Aku mulai mencintai bayangan yang menyimpan rekaman saat kita pernah berada pada sebuah tempat yang sama, dan duduk dalam kursi yang sama, melihat pandangan yang sama, serta merasakan udara malam yang sama. Walau itu semua indah, tapi aku tak akan memaksamu mengembalikan kenangan itu. Apapun alasannya. Karna aku sendiri masih menyimpan hal itu dengan rapi tanpa ada yang terlewatkan oleh mataku. Serta sorotan matamu yang sudah mulai kuhapal.

Sekarang aku mengerti, bahwa tak ada alasan mengapa aku harus bersedih kehilangan dirimu, karna selama ini ujung jemariku masih dapat menceritakan tiap hal yang pernah kita lewati dengan kalimat yang berbeda, sehingga aku tak pernah bosan mengulang kembali kebahagiaan sekilas yang tertitipkan padaku. Aku mencintai keadaan yang tak mudah ini. Tak mudah diterima oleh logika para penonton dunia. Tapi aku mengerti bagaimana aku harus menjaga titik kenyamananku yang kurasakan saat malam tiba dan aku terkenang pandangan matamu yang mereka juga dapat mengartikan maknanya.

Aku mencintaimu dengan air mata yang tak kuminta pada hatiku, tapi ia tulus menetes melepaskan penat untuk sekedar menahan mengapa aku hanya dapat membayangkanmu walau memang aku bahagia. Dan aku mencintai penantianku, karna aku akan mengerti bagaimana menjagamu kelak dengan baik, dan tak pernah merasa bosan. Aku mencintai gerak gerikmu yang seolah berkata ‘tunggu aku, dan bersabarlah’, dan aku mencintai pandanganmu yang menunjukkan keperdulianmu padaku, ketika sudah lama kau tak bertanya tentang kabarku. Dan ini bukan sekedar mimpi yang tak pernah menjadi nyata karena semua sudah nyata dari ujung jemariku untuk kuperdengarkan dibawah langit yang sama milik kita.

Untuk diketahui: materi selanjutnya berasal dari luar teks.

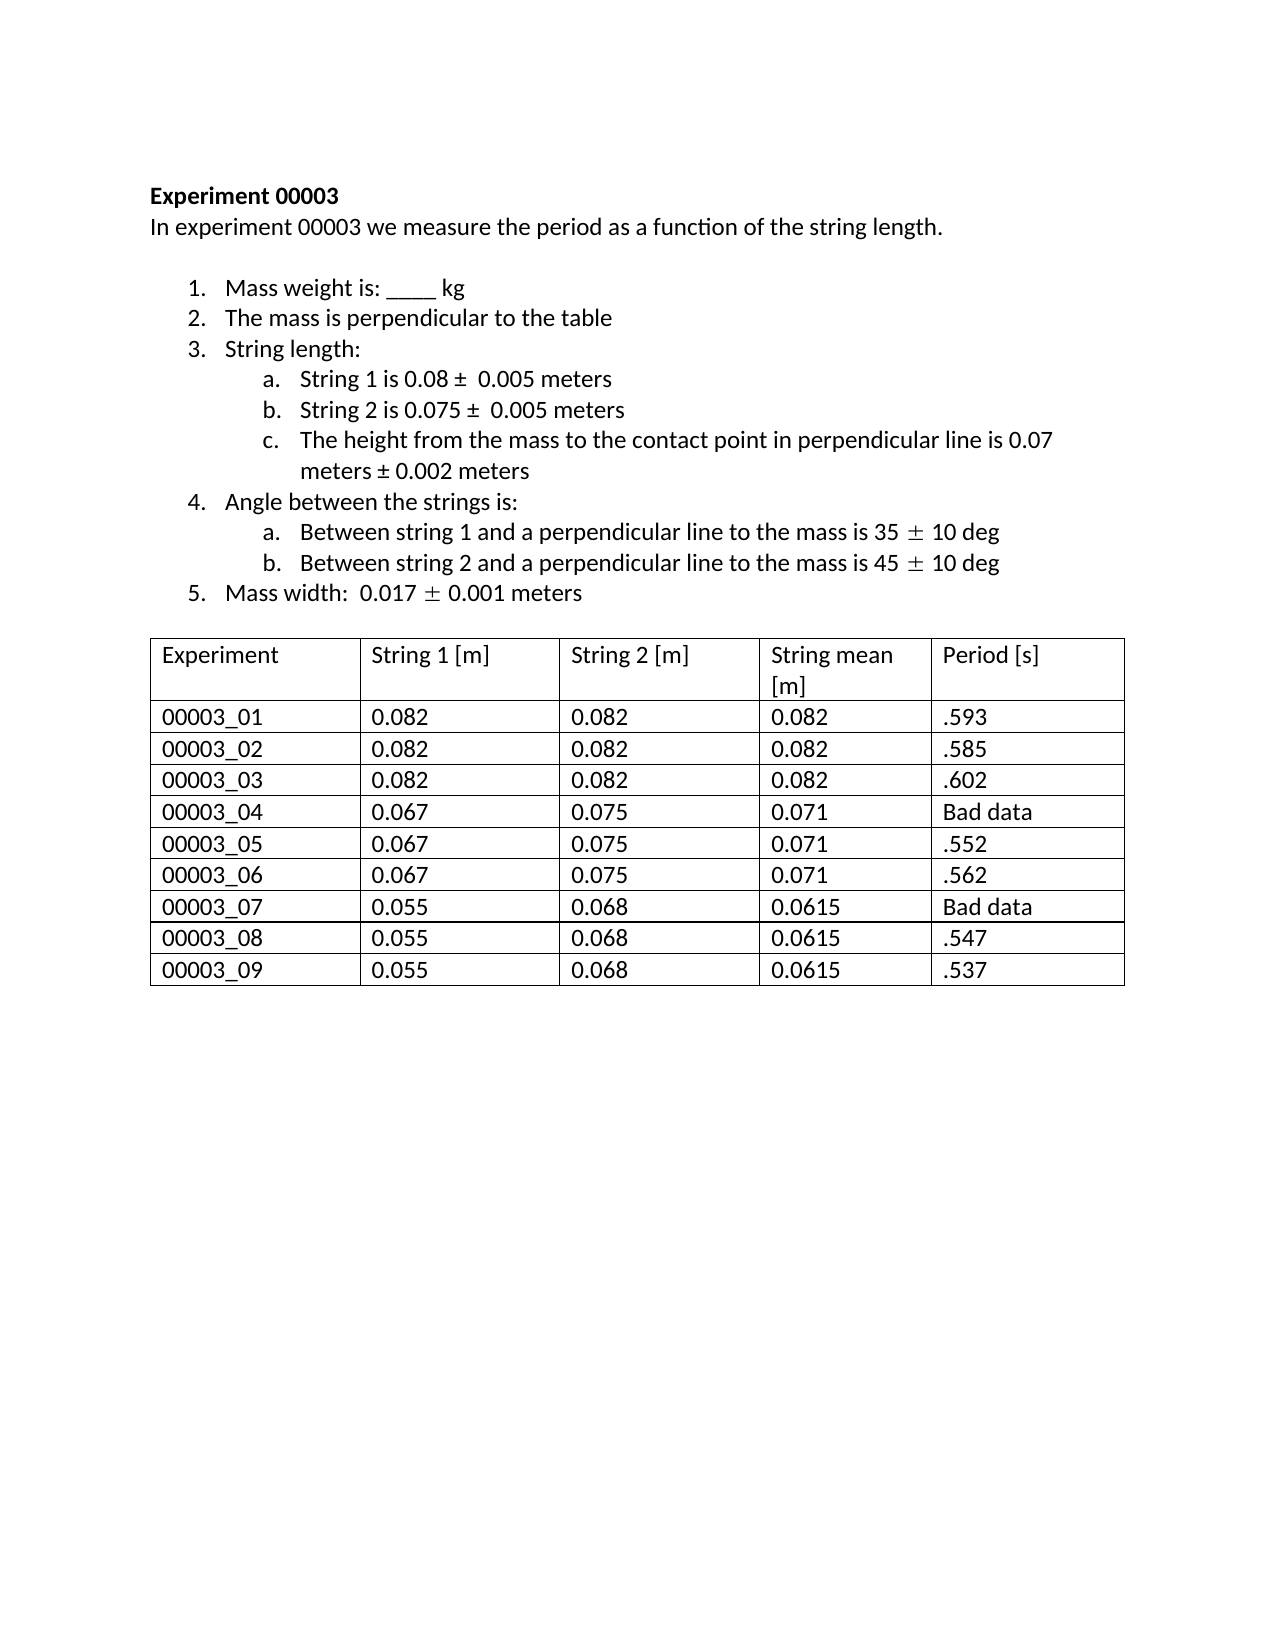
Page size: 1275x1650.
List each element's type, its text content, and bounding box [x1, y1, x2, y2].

table_cell 00003_01 [151, 701, 360, 732]
table_cell 00003_05 [151, 828, 360, 858]
table_cell 00003_03 [151, 765, 360, 795]
table_cell 0.067 [361, 828, 559, 858]
table_header Experiment [151, 639, 360, 700]
table_cell .602 [932, 765, 1124, 795]
table_cell 00003_07 [151, 891, 360, 921]
table_cell 0.075 [560, 859, 759, 890]
table_cell 0.0615 [760, 891, 931, 921]
table_cell 0.082 [560, 765, 759, 795]
table_cell 0.082 [361, 765, 559, 795]
table_cell 0.068 [560, 954, 759, 984]
table_cell 00003_09 [151, 954, 360, 984]
table_cell 0.075 [560, 796, 759, 827]
table_cell .585 [932, 733, 1124, 763]
table_cell 0.071 [760, 796, 931, 827]
table_cell 0.067 [361, 859, 559, 890]
list Between string 2 and a perpendicular line to the mass is 45 10 deg [262, 547, 1125, 577]
list The height from the mass to the contact point in perpendicular line is 0.07 meters ± 0.002 meters [262, 425, 1125, 486]
table_cell .547 [932, 923, 1124, 953]
table_cell 00003_04 [151, 796, 360, 827]
list Mass width: 0.017 0.001 meters [187, 577, 1125, 608]
table_cell .562 [932, 859, 1124, 890]
list String 1 is 0.08 ± 0.005 meters [262, 364, 1125, 394]
table_header String 1 [m] [361, 639, 559, 700]
table_cell 00003_08 [151, 923, 360, 953]
table_header String mean [m] [760, 639, 931, 700]
table_cell 0.071 [760, 859, 931, 890]
table_cell Bad data [932, 796, 1124, 827]
table_cell .537 [932, 954, 1124, 984]
table_cell 0.071 [760, 828, 931, 858]
table_cell 0.082 [560, 733, 759, 763]
table_cell 0.067 [361, 796, 559, 827]
table_cell .552 [932, 828, 1124, 858]
table_cell .593 [932, 701, 1124, 732]
table_cell 0.082 [560, 701, 759, 732]
table_header Period [s] [932, 639, 1124, 700]
table_cell 00003_06 [151, 859, 360, 890]
table_cell 0.082 [760, 701, 931, 732]
list Between string 1 and a perpendicular line to the mass is 35 10 deg [262, 516, 1125, 547]
table_cell 0.082 [361, 701, 559, 732]
table_cell 00003_02 [151, 733, 360, 763]
table_cell 0.075 [560, 828, 759, 858]
table_cell 0.055 [361, 891, 559, 921]
list String length: [187, 333, 1125, 364]
table_cell 0.055 [361, 954, 559, 984]
table_cell 0.068 [560, 891, 759, 921]
table_cell 0.082 [760, 733, 931, 763]
text In experiment 00003 we measure the period as a function of the string length. [150, 211, 1125, 242]
table_cell 0.068 [560, 923, 759, 953]
text Experiment 00003 [150, 181, 1125, 211]
list String 2 is 0.075 ± 0.005 meters [262, 394, 1125, 425]
table_cell 0.082 [760, 765, 931, 795]
list Mass weight is: ____ kg [187, 272, 1125, 303]
table_header String 2 [m] [560, 639, 759, 700]
list The mass is perpendicular to the table [187, 303, 1125, 333]
table_cell 0.055 [361, 923, 559, 953]
list Angle between the strings is: [187, 486, 1125, 516]
table_cell Bad data [932, 891, 1124, 921]
table_cell 0.082 [361, 733, 559, 763]
table_cell 0.0615 [760, 923, 931, 953]
table_cell 0.0615 [760, 954, 931, 984]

Berjagalah kelak akan kulantunkan nyanyian bahwa aku mencintaimu dari bawah langit ini, dari tempat persinggahan yang akan kutinggalkan dan kulupakan, kecuali jika kau menitipkan hatimu untuk kubawa kemanapun hingga nanti semua mata melihat kita di altarnya sebagai pangeran dan ratu semalam.